Sediments from the Atlantic Ocean indicate that the now lush Amazon basin was much drier during the last ice age.
Between 12,000 and 13,000 years ago, the Amazon River carried little more than half the water that it currently does, says Mark A. Maslin, a geographer at University College London. Maslin and his colleague Stephen J. Burns of the University of Berne in Switzerland presented their findings in the Dec. 22, 2000 Science.
They base their argument on two oxygen isotopes, known as oxygen-18 and oxygen-16, in sediments off the coast of Brazil. Several factors, including water temperature, global ice volume, and the amount of fresh water carried out to sea by the Amazon River, affect the ratio of these isotopes. By comparing the isotopic ratios recorded in a sediment core drilled from the ocean floor at a site about 500 miles north of the river mouth with those found in a core taken further from the mouth, Maslin and Burns were able to calculate the volume of fresh water that the river dumped annually into the ocean.

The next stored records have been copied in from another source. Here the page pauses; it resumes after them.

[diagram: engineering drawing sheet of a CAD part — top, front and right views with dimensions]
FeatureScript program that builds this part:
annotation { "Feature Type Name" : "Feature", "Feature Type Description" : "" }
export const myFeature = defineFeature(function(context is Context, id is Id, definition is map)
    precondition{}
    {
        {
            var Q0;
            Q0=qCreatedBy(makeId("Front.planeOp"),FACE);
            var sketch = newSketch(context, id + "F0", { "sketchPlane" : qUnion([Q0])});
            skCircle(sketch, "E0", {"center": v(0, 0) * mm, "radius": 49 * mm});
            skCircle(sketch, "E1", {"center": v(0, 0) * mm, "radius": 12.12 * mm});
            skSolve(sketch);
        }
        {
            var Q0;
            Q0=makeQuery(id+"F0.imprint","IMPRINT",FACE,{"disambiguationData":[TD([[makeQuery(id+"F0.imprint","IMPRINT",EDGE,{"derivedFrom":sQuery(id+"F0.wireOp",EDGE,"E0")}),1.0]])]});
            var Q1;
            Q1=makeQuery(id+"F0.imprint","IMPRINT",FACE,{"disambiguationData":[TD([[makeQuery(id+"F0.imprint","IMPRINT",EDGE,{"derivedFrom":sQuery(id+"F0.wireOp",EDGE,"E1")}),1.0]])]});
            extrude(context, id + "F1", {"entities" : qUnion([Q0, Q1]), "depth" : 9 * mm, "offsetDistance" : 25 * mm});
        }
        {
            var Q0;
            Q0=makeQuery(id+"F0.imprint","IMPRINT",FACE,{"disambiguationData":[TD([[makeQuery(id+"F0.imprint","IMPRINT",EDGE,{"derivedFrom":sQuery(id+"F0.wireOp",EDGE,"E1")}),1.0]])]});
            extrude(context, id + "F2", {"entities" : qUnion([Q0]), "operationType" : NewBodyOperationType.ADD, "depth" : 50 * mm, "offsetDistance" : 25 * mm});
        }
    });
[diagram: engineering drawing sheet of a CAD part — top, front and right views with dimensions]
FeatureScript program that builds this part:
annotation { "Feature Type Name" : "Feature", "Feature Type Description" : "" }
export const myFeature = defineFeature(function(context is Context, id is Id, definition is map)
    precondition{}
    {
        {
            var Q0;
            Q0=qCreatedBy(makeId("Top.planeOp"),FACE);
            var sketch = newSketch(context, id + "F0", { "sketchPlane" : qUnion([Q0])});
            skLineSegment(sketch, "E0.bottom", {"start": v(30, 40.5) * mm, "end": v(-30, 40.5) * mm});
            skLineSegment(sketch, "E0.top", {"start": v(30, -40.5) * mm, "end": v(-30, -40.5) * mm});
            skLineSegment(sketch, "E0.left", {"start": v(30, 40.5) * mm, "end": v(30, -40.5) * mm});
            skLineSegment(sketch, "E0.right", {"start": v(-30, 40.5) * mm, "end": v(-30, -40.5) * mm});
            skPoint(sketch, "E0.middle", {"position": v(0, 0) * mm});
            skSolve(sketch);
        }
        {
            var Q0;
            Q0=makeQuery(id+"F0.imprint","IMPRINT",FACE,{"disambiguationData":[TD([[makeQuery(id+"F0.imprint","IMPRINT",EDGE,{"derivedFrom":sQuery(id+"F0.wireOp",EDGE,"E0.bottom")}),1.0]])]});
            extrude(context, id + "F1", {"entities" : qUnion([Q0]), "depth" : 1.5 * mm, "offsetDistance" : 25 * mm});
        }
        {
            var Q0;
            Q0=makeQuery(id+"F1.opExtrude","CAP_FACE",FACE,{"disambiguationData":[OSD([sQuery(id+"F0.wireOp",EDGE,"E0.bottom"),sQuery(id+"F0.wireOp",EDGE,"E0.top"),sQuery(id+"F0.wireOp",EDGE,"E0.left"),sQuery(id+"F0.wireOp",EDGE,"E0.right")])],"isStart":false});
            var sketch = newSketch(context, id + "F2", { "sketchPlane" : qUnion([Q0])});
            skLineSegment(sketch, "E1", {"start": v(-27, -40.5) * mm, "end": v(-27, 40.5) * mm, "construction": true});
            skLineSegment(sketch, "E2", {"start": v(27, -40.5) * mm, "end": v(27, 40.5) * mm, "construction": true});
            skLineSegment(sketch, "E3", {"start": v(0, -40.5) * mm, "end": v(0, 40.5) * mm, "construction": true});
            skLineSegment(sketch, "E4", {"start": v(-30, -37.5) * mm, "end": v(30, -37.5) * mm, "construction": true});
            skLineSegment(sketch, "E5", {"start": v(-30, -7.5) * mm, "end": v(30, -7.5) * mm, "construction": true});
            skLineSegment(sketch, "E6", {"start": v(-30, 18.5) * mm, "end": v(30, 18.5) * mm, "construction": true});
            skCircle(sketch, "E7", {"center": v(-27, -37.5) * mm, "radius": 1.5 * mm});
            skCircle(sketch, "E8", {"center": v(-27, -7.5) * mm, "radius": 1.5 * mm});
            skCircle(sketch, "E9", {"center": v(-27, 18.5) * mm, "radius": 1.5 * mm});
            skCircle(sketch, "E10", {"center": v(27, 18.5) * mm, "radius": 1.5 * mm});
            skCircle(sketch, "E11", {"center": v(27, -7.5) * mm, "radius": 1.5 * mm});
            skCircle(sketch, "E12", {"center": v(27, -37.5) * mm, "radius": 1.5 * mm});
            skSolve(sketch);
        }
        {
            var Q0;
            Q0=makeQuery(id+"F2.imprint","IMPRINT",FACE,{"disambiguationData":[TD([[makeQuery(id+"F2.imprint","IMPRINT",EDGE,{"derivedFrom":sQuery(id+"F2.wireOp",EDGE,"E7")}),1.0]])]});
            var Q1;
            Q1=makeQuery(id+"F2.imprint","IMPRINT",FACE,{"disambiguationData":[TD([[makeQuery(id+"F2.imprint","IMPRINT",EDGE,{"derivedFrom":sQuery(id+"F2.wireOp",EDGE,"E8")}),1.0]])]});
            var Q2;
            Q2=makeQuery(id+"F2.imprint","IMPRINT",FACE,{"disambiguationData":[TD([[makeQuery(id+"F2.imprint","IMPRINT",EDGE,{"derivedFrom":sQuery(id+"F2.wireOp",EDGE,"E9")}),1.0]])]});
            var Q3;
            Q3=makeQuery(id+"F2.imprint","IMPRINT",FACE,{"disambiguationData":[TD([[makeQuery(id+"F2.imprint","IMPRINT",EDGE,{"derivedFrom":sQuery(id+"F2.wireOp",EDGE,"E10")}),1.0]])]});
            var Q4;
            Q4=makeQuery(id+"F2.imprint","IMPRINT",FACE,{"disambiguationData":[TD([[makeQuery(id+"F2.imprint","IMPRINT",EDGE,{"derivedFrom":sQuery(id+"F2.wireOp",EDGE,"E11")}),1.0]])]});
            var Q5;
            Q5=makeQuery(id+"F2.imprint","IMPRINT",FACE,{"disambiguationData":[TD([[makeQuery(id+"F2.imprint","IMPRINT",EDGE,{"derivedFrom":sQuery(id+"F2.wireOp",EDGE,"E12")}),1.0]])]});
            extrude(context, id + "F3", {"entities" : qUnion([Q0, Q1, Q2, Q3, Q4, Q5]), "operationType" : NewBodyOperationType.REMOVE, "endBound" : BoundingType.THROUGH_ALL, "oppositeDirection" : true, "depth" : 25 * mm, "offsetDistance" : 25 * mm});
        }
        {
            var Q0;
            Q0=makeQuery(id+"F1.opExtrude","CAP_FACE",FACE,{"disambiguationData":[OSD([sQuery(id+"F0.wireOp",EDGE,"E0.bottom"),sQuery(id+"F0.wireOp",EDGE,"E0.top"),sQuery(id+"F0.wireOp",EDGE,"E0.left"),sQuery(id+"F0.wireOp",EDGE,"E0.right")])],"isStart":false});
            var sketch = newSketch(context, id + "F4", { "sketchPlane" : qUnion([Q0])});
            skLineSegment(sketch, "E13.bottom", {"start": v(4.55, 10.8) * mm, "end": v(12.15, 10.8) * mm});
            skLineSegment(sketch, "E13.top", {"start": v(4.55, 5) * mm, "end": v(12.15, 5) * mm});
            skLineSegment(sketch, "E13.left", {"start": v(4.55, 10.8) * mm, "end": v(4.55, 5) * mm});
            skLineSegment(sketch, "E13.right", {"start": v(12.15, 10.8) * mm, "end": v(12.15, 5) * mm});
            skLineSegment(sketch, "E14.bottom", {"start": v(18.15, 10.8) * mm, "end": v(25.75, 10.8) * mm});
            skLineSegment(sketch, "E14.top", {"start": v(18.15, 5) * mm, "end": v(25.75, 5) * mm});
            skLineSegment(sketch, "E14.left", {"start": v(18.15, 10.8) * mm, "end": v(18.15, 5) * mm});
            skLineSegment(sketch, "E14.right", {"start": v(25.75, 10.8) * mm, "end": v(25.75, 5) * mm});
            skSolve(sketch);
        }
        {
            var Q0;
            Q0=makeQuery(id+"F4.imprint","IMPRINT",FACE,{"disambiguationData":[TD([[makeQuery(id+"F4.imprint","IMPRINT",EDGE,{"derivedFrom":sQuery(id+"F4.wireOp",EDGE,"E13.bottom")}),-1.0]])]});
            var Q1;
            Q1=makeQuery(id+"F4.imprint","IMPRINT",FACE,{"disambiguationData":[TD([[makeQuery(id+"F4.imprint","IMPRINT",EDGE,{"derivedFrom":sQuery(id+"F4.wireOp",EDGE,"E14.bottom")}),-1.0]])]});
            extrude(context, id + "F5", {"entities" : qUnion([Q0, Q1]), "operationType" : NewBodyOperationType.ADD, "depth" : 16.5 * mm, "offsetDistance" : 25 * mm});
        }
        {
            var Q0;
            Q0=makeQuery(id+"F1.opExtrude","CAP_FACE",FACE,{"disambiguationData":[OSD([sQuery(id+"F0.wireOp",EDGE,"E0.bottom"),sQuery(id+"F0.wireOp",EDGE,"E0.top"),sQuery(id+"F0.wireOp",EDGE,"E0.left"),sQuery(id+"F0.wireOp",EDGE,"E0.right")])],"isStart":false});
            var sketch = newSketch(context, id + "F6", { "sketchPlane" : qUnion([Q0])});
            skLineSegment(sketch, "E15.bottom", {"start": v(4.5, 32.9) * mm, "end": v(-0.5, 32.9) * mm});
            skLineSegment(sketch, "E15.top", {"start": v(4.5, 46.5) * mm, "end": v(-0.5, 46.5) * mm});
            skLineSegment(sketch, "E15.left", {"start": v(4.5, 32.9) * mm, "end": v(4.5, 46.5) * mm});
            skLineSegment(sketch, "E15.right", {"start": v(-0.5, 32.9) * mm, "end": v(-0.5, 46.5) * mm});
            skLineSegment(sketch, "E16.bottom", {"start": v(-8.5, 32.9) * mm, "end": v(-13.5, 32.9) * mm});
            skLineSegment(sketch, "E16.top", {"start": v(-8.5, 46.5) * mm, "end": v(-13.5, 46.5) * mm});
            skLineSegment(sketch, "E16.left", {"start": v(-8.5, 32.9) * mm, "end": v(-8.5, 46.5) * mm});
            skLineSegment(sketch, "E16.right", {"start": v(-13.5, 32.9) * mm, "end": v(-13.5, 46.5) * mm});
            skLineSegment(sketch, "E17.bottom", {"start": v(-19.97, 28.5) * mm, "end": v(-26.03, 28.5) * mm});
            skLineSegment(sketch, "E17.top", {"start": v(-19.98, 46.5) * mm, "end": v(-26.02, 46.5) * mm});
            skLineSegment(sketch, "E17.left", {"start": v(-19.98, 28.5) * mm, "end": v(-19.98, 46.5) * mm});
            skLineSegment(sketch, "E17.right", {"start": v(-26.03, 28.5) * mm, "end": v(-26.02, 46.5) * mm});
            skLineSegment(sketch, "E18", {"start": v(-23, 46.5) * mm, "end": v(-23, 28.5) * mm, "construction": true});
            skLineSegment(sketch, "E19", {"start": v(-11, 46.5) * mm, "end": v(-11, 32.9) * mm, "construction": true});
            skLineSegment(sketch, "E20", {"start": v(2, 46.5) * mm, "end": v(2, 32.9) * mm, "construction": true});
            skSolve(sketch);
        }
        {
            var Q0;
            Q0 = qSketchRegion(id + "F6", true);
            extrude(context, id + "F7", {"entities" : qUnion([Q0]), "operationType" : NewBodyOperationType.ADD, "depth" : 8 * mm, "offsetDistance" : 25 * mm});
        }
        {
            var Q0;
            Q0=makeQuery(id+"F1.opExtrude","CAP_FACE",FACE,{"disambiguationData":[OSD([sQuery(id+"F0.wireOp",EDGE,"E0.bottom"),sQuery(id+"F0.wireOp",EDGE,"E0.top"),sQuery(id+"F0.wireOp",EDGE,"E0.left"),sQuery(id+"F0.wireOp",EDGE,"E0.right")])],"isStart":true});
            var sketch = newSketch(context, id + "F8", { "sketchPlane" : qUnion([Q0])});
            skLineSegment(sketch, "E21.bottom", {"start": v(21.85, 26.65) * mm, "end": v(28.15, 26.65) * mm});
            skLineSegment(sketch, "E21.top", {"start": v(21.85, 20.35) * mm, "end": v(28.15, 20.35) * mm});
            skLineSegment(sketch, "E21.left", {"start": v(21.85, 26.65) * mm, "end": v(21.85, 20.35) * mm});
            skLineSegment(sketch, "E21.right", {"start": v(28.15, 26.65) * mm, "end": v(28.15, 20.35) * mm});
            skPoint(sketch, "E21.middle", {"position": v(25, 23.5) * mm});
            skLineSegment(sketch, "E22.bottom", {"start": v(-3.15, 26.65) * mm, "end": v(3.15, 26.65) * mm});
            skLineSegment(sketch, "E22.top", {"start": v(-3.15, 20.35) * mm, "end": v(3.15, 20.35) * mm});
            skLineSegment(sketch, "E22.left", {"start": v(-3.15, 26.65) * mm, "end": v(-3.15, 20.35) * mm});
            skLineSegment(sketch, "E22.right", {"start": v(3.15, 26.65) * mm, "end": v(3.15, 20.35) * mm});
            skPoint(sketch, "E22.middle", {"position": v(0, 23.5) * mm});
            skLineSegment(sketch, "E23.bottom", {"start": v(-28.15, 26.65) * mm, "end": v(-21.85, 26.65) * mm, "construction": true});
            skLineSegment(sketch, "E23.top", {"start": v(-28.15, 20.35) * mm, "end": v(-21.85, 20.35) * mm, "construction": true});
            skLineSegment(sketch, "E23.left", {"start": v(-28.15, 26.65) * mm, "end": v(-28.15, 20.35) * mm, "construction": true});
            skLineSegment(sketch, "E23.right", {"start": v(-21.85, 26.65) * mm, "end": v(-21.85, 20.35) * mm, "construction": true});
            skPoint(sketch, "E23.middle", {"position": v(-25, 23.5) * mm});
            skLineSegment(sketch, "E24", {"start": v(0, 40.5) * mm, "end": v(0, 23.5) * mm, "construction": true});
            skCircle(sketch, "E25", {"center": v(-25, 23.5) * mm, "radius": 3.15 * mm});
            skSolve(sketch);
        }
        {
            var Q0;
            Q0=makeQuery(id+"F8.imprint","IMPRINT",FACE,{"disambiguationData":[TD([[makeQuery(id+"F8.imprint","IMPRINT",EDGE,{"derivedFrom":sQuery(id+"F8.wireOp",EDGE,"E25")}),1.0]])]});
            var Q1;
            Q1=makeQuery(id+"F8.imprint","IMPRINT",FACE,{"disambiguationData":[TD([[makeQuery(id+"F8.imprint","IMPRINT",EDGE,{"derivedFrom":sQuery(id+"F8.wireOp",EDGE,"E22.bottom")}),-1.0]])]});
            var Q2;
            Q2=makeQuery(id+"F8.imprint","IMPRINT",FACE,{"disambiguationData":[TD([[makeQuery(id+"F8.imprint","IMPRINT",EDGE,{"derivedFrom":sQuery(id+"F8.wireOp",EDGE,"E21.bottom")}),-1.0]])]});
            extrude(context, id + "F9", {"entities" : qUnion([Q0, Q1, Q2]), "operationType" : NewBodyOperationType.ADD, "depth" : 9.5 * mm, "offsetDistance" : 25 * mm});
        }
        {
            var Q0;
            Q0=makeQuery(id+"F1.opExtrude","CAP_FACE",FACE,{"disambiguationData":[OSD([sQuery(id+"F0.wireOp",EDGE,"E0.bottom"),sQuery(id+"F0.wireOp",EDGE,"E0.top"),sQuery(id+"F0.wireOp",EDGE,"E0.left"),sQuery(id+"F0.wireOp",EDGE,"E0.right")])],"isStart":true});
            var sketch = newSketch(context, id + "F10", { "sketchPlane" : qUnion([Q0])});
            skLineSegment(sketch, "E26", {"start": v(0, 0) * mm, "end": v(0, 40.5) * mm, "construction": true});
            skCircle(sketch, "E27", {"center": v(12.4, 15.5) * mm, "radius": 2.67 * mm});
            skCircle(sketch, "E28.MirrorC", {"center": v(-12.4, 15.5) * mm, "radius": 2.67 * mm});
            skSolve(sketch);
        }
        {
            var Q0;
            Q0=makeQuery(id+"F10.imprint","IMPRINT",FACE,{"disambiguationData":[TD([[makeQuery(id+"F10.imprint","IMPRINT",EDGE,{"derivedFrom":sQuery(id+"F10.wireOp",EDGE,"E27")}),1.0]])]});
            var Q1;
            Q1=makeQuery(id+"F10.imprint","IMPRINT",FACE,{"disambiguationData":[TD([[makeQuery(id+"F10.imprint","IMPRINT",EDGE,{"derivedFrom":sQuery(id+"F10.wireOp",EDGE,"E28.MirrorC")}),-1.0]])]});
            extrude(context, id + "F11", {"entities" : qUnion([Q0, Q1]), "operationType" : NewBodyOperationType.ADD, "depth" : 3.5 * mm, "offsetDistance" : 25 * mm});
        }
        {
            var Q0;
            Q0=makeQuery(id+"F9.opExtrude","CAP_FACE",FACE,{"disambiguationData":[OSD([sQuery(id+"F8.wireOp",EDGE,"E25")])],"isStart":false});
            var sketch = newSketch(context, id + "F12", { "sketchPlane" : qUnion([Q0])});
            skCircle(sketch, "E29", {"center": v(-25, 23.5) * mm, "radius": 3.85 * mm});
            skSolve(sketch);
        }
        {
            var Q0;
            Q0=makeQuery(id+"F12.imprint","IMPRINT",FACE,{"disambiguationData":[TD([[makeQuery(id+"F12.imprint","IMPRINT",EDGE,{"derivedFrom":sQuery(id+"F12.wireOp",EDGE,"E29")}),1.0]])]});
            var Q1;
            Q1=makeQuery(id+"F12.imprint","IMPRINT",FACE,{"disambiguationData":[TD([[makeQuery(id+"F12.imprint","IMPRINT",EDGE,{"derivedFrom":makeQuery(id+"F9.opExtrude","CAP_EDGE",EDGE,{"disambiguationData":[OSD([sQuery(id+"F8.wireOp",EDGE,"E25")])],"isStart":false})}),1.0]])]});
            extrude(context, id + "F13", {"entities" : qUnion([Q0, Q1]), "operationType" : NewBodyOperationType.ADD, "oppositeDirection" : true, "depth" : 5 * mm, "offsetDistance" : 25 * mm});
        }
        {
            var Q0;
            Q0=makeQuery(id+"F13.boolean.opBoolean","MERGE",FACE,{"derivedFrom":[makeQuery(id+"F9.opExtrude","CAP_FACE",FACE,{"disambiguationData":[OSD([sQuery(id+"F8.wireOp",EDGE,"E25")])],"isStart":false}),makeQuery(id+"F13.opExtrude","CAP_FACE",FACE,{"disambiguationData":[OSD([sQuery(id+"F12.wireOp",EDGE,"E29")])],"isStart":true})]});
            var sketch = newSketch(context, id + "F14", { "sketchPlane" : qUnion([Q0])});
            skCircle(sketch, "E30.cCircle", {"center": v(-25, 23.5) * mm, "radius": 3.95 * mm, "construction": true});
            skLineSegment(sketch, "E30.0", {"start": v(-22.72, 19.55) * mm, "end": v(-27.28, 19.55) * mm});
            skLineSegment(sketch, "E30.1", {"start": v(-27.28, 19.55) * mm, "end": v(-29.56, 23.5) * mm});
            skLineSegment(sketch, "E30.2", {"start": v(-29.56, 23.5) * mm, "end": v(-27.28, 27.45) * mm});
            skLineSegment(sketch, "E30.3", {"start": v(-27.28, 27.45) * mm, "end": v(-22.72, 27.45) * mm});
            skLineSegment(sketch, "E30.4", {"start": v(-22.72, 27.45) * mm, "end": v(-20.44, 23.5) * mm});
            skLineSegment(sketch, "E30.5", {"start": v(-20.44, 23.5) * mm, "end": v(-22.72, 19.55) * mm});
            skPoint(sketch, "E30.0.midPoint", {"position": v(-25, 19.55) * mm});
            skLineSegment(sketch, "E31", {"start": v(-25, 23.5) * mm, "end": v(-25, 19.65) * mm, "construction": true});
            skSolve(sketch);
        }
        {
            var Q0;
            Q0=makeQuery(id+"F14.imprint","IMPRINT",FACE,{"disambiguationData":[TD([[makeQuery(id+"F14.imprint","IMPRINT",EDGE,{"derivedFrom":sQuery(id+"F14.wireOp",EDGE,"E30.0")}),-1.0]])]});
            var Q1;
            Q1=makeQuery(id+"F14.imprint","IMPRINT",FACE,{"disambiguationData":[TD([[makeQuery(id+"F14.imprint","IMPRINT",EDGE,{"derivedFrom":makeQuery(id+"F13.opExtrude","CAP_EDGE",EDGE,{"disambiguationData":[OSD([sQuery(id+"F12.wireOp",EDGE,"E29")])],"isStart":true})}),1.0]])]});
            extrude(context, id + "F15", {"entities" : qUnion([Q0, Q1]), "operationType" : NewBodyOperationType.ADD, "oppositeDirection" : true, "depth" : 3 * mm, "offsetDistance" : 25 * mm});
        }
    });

The cores also indicate a brief yet substantial spike in the river’s flow rate about 11,800 years ago, when the Amazon almost doubled its flow for a century or so. This period coincides with a major warming that partially melted an Andean ice sheet, the scientists note. The rise in temperatures probably also triggered more precipitation across the Amazon basin because the increased river flow during the warming spell is more than can be explained merely by the amount of ice that melted during that period.